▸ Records
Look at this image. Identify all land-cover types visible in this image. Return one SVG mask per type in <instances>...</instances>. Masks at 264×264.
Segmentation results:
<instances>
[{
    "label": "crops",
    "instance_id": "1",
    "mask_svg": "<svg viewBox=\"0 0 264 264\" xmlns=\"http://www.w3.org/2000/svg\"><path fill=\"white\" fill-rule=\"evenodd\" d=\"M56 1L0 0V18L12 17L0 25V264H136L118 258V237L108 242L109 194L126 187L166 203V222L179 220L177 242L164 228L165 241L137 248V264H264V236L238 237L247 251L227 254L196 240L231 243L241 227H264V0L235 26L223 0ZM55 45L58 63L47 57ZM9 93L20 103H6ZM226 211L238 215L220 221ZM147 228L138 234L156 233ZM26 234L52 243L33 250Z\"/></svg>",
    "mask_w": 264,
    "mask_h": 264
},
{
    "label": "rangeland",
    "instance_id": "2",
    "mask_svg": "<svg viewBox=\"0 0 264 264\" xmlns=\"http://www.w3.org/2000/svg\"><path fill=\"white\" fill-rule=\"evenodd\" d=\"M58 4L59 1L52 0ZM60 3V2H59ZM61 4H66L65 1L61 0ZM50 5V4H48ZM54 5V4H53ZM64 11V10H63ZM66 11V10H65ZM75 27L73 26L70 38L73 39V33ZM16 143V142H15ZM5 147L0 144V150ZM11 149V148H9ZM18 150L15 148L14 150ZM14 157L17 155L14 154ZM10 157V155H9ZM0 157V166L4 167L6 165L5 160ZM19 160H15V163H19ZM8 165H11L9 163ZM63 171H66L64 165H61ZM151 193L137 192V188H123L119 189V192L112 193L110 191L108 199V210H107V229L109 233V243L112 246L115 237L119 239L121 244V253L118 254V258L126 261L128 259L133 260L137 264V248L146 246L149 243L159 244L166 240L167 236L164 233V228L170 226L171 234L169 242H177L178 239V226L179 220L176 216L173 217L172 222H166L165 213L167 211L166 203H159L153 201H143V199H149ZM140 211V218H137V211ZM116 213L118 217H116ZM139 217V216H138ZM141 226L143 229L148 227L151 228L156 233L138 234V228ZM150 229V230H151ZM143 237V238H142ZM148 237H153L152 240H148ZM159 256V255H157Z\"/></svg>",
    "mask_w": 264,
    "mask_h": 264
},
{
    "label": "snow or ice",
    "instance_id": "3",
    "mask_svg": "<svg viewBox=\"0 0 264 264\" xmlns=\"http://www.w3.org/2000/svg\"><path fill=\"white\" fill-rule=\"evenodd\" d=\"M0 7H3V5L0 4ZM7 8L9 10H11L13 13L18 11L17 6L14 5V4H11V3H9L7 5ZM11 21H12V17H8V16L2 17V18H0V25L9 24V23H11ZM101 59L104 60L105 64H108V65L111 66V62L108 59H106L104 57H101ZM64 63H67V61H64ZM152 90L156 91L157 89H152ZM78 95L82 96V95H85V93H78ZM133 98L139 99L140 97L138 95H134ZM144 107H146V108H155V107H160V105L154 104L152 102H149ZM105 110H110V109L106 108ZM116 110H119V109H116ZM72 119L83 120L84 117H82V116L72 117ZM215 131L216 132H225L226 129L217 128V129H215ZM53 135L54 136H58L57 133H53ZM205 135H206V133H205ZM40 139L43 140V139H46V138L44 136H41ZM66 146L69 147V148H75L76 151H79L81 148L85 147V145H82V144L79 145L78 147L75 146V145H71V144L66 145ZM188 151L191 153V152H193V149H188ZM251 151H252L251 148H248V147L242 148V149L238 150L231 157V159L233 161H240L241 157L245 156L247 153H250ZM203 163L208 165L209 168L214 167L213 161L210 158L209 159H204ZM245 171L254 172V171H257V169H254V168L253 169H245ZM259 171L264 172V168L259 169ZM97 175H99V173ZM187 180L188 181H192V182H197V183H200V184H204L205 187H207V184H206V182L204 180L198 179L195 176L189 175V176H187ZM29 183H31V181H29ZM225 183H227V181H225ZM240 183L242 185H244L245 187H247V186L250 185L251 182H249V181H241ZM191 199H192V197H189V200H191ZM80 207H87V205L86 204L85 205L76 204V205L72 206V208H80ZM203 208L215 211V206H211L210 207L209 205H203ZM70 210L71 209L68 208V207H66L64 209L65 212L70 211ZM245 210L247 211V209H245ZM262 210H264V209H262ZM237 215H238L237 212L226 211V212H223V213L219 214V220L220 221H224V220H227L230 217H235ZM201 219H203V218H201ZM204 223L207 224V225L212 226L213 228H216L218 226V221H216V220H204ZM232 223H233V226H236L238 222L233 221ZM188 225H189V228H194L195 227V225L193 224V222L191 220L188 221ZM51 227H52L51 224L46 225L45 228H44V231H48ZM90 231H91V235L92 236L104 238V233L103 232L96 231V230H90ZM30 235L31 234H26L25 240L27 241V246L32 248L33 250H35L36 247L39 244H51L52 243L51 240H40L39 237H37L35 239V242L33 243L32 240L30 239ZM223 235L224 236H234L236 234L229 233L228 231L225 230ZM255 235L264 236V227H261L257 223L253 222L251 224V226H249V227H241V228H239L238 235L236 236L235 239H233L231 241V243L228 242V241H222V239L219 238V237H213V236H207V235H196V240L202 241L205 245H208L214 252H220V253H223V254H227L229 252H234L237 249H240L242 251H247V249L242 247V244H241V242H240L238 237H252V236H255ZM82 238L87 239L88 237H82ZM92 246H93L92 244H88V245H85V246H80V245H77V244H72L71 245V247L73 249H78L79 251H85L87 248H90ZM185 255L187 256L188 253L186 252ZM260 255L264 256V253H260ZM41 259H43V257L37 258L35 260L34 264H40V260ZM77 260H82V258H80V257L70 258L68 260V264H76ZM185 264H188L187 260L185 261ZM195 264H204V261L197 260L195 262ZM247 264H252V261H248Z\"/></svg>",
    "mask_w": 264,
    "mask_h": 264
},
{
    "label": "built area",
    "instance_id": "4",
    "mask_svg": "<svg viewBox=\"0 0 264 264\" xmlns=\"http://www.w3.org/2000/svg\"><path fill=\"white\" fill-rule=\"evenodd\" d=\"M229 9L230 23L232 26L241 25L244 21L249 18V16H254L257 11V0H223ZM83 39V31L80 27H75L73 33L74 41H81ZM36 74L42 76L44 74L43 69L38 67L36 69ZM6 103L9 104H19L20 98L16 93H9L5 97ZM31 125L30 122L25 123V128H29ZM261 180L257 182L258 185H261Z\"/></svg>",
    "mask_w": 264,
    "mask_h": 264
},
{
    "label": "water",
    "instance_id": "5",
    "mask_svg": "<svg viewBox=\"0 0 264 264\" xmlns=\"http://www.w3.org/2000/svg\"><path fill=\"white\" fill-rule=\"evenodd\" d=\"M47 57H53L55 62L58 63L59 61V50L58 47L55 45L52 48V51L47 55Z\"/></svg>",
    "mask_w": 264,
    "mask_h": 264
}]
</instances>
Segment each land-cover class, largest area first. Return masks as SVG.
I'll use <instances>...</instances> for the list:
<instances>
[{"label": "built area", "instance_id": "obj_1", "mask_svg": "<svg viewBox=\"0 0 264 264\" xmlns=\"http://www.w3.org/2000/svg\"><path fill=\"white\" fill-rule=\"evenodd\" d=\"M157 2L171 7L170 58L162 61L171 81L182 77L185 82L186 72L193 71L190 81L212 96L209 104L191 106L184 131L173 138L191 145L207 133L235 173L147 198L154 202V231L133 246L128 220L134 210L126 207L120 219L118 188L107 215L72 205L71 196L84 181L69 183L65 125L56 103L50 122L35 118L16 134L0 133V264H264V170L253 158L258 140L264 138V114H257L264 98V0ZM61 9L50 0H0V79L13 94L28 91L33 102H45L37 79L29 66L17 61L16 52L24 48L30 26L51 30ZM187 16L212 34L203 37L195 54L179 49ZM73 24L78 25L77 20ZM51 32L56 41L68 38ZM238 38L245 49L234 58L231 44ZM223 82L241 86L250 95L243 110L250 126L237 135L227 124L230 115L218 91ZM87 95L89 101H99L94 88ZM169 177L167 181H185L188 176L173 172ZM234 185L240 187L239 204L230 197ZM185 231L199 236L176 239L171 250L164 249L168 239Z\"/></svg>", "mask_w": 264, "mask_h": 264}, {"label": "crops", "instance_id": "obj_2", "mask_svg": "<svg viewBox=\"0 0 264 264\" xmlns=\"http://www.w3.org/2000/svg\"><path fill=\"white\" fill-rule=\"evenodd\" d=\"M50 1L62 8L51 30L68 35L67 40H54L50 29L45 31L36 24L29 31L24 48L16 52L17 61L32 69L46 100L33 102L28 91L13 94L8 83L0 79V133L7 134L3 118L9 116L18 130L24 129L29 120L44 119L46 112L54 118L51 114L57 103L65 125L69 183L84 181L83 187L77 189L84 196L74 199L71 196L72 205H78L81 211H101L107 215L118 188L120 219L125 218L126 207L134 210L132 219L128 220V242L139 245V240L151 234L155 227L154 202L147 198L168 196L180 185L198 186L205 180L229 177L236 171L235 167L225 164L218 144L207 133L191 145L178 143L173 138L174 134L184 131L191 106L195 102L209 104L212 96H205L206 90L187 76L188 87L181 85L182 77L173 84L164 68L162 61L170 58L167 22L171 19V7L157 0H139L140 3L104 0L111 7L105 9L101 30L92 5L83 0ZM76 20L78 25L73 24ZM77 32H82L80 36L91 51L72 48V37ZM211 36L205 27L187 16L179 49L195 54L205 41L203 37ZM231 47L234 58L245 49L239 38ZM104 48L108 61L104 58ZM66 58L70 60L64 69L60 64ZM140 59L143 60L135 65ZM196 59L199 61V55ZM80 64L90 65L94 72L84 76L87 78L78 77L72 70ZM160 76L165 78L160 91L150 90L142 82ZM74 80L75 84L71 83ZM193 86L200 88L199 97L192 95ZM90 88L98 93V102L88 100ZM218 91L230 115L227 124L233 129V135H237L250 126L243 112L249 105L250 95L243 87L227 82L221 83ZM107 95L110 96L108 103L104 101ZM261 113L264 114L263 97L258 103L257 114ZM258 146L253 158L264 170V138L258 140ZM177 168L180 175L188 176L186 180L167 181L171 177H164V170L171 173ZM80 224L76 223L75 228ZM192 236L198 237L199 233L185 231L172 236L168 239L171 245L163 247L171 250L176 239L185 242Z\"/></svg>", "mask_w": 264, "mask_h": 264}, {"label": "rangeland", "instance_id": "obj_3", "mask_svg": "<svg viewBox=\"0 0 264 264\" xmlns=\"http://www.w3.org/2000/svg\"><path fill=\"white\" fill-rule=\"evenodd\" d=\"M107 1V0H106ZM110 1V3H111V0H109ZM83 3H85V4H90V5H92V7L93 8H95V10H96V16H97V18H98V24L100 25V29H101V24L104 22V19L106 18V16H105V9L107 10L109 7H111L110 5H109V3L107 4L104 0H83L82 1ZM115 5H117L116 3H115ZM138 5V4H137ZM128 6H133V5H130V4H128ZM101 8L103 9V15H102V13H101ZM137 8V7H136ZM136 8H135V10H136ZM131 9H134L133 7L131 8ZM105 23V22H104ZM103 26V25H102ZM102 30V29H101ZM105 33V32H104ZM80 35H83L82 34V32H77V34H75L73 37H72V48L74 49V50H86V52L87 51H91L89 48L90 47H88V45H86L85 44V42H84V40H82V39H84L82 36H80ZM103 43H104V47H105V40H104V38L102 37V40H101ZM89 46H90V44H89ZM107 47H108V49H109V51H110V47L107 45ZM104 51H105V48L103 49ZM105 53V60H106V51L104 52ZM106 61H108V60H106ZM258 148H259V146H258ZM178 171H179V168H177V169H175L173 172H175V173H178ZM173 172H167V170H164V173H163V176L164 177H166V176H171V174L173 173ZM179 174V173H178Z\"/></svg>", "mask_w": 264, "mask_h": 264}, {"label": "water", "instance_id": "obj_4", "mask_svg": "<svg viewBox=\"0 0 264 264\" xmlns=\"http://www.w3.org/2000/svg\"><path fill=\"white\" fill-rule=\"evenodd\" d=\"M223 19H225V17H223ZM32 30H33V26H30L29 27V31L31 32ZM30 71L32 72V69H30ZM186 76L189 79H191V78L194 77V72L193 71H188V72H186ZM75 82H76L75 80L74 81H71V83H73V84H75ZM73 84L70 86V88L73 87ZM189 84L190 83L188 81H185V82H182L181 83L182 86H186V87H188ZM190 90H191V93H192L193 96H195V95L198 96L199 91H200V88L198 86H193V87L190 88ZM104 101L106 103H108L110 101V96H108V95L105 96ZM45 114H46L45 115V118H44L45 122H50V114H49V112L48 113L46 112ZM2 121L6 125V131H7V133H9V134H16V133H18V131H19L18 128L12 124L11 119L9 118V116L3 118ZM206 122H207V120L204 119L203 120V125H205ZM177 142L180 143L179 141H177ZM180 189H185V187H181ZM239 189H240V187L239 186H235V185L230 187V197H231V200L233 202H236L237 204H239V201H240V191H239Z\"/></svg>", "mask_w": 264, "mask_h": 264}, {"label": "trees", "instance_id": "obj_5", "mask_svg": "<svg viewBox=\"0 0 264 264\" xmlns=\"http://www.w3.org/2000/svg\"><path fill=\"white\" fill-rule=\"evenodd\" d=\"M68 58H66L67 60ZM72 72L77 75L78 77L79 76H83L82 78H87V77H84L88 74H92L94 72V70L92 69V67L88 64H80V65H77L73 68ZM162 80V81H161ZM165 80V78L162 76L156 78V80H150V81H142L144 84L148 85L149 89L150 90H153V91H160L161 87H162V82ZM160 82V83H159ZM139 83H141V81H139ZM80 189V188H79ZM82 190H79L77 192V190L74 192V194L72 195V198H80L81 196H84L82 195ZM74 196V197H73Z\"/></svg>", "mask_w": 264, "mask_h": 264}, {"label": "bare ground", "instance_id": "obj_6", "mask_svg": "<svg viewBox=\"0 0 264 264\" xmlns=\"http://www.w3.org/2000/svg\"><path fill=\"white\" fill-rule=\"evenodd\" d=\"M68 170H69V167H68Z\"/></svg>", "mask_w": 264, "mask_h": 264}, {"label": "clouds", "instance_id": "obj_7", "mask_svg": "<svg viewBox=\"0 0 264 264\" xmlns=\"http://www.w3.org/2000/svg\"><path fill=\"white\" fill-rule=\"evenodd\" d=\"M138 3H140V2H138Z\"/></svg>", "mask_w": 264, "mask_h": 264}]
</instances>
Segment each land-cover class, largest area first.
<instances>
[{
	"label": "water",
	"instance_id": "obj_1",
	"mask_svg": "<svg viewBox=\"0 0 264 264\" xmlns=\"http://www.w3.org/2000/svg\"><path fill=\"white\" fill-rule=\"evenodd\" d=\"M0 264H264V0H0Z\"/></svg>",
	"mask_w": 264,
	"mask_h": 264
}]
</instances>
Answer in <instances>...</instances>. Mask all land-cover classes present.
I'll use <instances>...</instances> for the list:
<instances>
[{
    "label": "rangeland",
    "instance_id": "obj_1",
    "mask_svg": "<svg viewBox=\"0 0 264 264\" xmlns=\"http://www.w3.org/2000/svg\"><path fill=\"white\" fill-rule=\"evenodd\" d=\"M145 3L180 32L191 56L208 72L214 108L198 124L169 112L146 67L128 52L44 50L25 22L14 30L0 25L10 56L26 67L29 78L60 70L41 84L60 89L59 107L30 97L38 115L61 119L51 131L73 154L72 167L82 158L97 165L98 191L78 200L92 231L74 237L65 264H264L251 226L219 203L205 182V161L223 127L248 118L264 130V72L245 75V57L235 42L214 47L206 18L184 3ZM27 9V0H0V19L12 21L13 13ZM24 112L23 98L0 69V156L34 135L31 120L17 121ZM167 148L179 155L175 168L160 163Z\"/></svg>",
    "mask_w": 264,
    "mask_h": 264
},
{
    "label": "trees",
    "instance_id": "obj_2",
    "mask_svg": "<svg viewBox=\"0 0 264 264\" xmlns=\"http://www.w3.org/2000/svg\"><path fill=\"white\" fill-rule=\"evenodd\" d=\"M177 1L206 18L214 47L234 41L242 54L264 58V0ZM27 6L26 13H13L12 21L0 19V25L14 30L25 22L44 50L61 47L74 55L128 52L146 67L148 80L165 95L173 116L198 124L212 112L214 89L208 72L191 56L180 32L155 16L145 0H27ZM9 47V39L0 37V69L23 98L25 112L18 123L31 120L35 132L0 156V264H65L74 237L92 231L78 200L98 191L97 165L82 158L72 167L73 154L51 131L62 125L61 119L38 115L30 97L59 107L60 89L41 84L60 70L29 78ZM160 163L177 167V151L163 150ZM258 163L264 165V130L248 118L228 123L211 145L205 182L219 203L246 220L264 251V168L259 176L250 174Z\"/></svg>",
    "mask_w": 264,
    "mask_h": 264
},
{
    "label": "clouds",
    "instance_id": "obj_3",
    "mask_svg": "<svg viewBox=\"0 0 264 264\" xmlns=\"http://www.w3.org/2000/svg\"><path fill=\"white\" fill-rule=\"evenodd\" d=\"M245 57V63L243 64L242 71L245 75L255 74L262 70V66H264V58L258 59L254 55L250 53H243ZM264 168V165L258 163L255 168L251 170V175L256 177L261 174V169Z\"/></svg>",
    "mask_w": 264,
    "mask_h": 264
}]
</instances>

▸ INSTRUCTIONS FOR THE TASK
Extract each line from the rows above that contains the string "cover".

▸ EXERCISE RESPONSE
Look at this image. Identify all land-cover types visible in this image. Return one SVG mask per type in <instances>...</instances>. Masks at 264×264.
Segment each land-cover class, largest area first. Return masks as SVG.
Segment each land-cover class, largest area first.
Answer in <instances>...</instances>. Mask all land-cover classes present.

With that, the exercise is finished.